Monday, October 03, 2005

Where Are the War Correspondents?

Did you catch Martin Scorsese's film on Bob Dylan on public TV? It was great stuff, especially the first episode. You can read a good review in the Guardian: Scorsese's stately four-hour Dylan biopic reveals a man who makes every word count.

The most striking piece of the film to me was a brief segment with Joan Baez singing a protest song while they showed footage of Morley Safer in Vietnam. Safer is smoking a cigarette and walking among the American soldiers and the crying and weeping Vietnamese. His cameraman shoots the soldiers holding up their Zippo lighters to the straw roof of the villagers' hut. Morley narrates: the soldiers are torching the hut because shots had been fired out of it towards them. Cut to women and children and old men weeping in a ditch. Four men, naked from the waist up and hooded, are marched away in chains by the soldiers, because, Morley tells us, they can't answer questions in English.

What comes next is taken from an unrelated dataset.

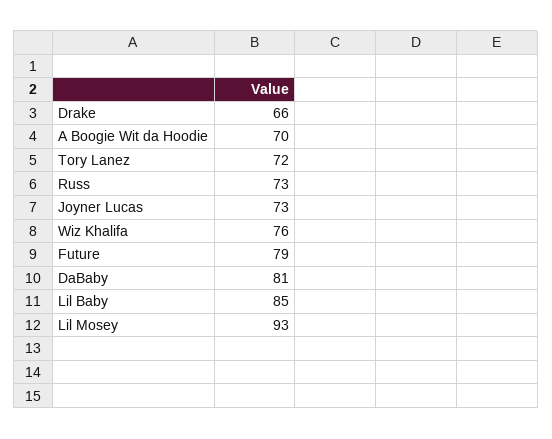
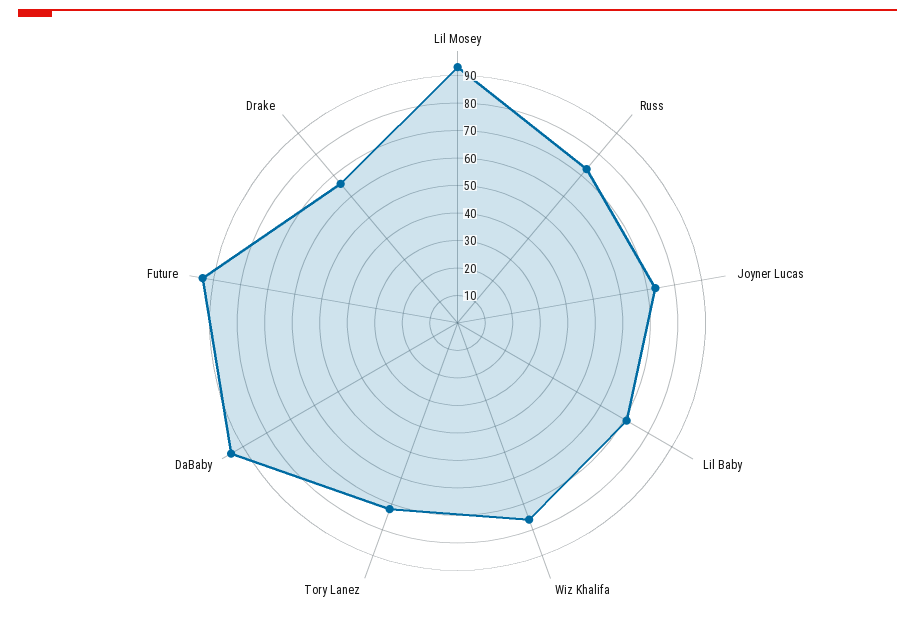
A Boogie Wit da Hoodie: 70 -> none
Future: 79 -> 95
DaBaby: 81 -> 95
Lil Baby: 85 -> 70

This was what was coming in to people's living rooms in 1965 and 1966 and 1967 and 1968. Why aren't we getting coverage like this now? Is the media totally cowed by the government? Why aren't war correspondents standing at the checkpoints in Iraq filming as the American soldiers flag down civilian cars and sometimes shoot the occupants? If the government won't let them do it openly, are there any real journalists willing to do it covertly?

Where are our brash young war correspondents?

And the corporate media holds up Judith Miller as their embodiment of a courageous journalist. What a crock of s**t.